GREENE: Well, Scott, what about that embargo? I feel like that's one of the really difficult things to figure out as this thaw has been happening. The Obama administration has been chipping away at the embargo, but it's still in place. Are we getting clarity on that on this trip?

HORSLEY: Well, the administration wants Congress to lift the embargo altogether. And there are more than three dozen lawmakers accompanying the president on this strip, both Republicans and Democrats. He's also accompanied by some U.S. business leaders, including executives from Airbnb and Starwood Hotels. Starwood just inked a deal to manage three hotel properties in Cuba, and that joint venture with the government is expected to pump millions of dollars into renovations of those hotels.

The U.S. government has been making it easier for Americans to travel to Cuba on their own as well as in organized groups. And Obama thinks encouraging more of that kind of people-to-people connection will help pry open Cuba's sclerotic economy and its political system. Now, a lot of people...

GREENE: Well, how...

HORSLEY: ...Have been asking if Obama would meet with Fidel Castro during this trip.

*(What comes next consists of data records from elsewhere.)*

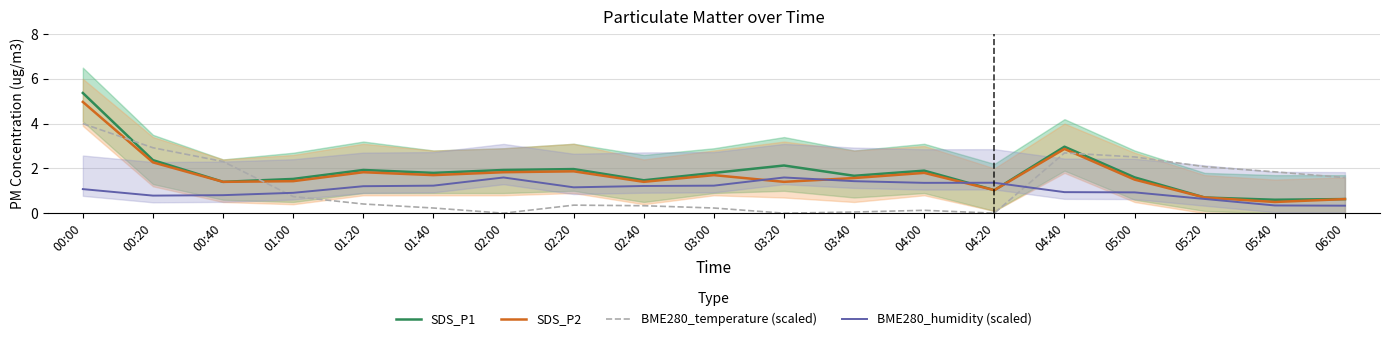

True or false: SDS_P2 has a value of 1.6 at 03:40.

True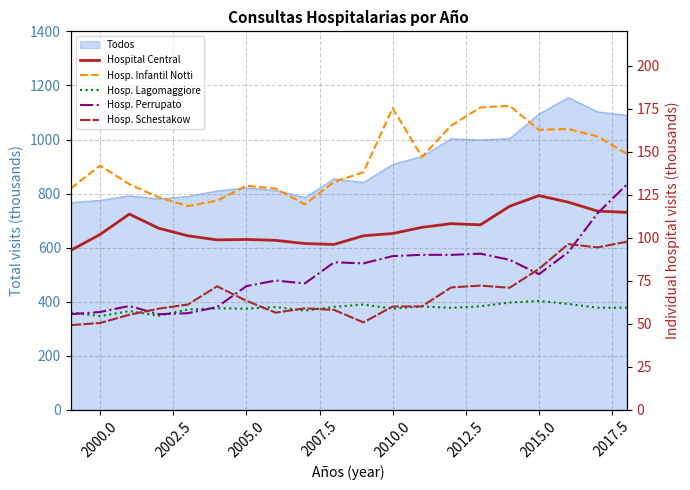

Which series has the largest range (max minus min)?

Hosp. Perrupato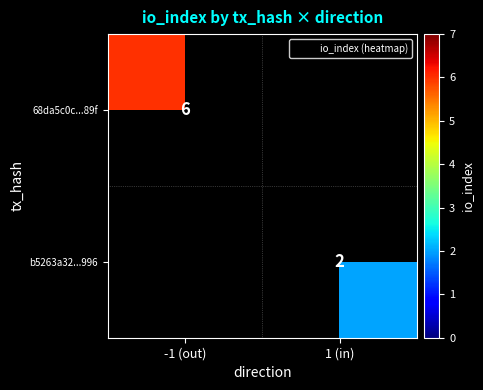

Rank the series by their average value, from lowest to highest.

68da5c0c...89f, b5263a32...996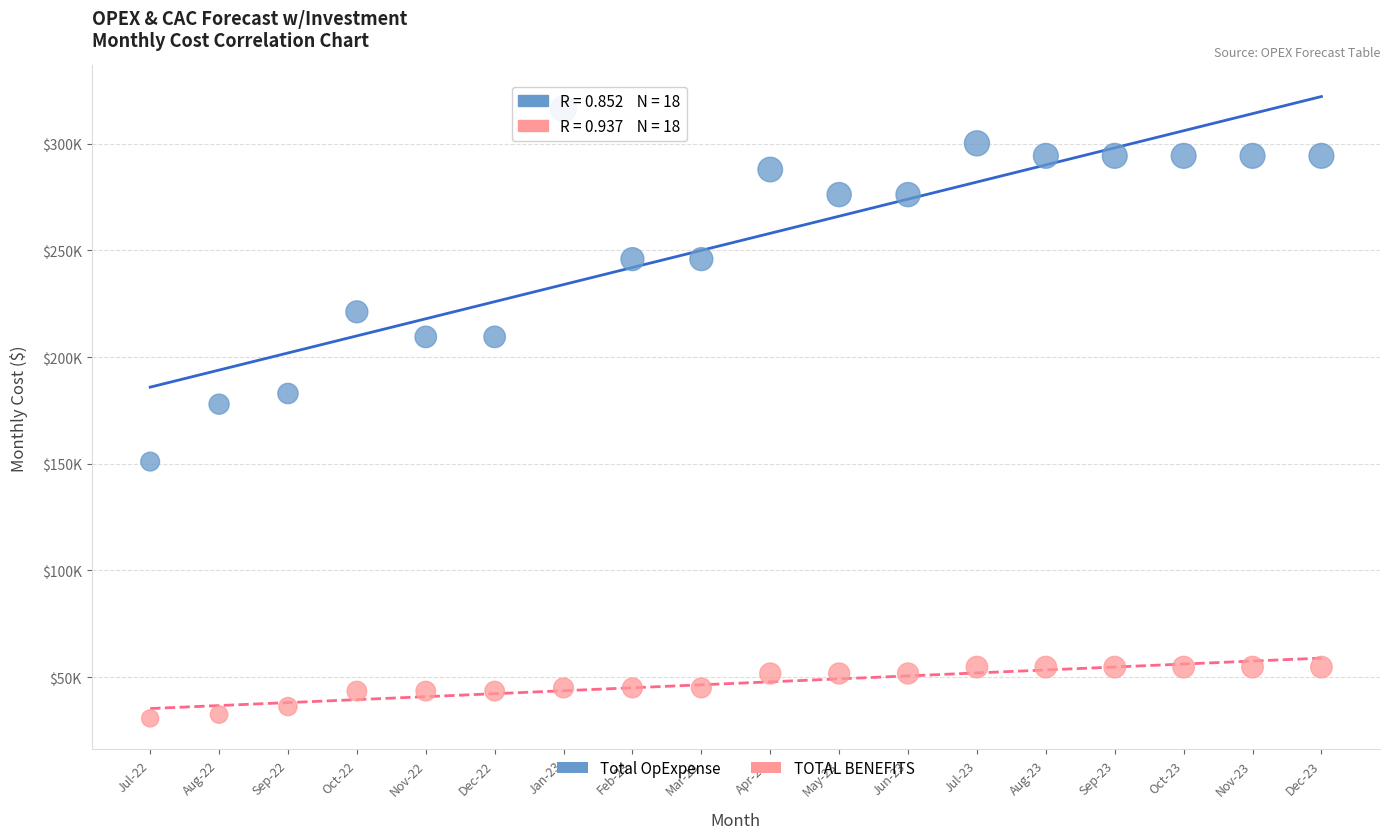

What are all the series names shown in the legend?

Total OpExpense, TOTAL BENEFITS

HORSLEY: He's not scheduled to do so because Raul Castro is the head of the state, though. The White House says Raul is the appropriate person to be on the other side of this historic meeting.

GREENE: Sure. But I guess that's one big unanswered question as this visit goes forward. Scott, how are ordinary Cubans on the streets reacting to this visit and all of this happening?

HORSLEY: David, everybody I've spoken with is excited by this visit. A lot of people say they were both surprised and delighted when this opening was first announced 15 months ago. At the same time, public expression to that excitement have been a little bit muted. You know, we haven't seen the sort of huge crowds in public, for example, that greeted Pope Francis when he came to Cuba last fall. Cuba expert Richard Feinberg whose with the University of California, San Diego, says the Castro government has been careful to discourage such public displays of affection for this president.

RICHARD FEINBERG: Imagine if they start to chant - Obama, Obama - and even more amazing, if they started to chant - U-S-A, U-S-A, U-S-A - because most Cubans do have very favorable views of both visiting President Obama and of the United States. So those were risks that the Cuban government were not willing to take.

HORSLEY: Quietly, though, Cubans are cheering this visit, and polls show majority of folks back home also approve - and so do governments elsewhere in the hemisphere, who are happy to see the U.S. set aside its policy of isolating Cuba, a policy that, ironically, had the effect of isolating the United States.

GREENE: All right, Scott. Thanks a lot.

HORSLEY: Great to be with you, David.

GREENE: It's NPR's Scott Horsley who is traveling with the president in Havana, Cuba. And you heard him on MORNING EDITION from NPR News. I'm David Greene here at Youth Radio in Oakland, Calif.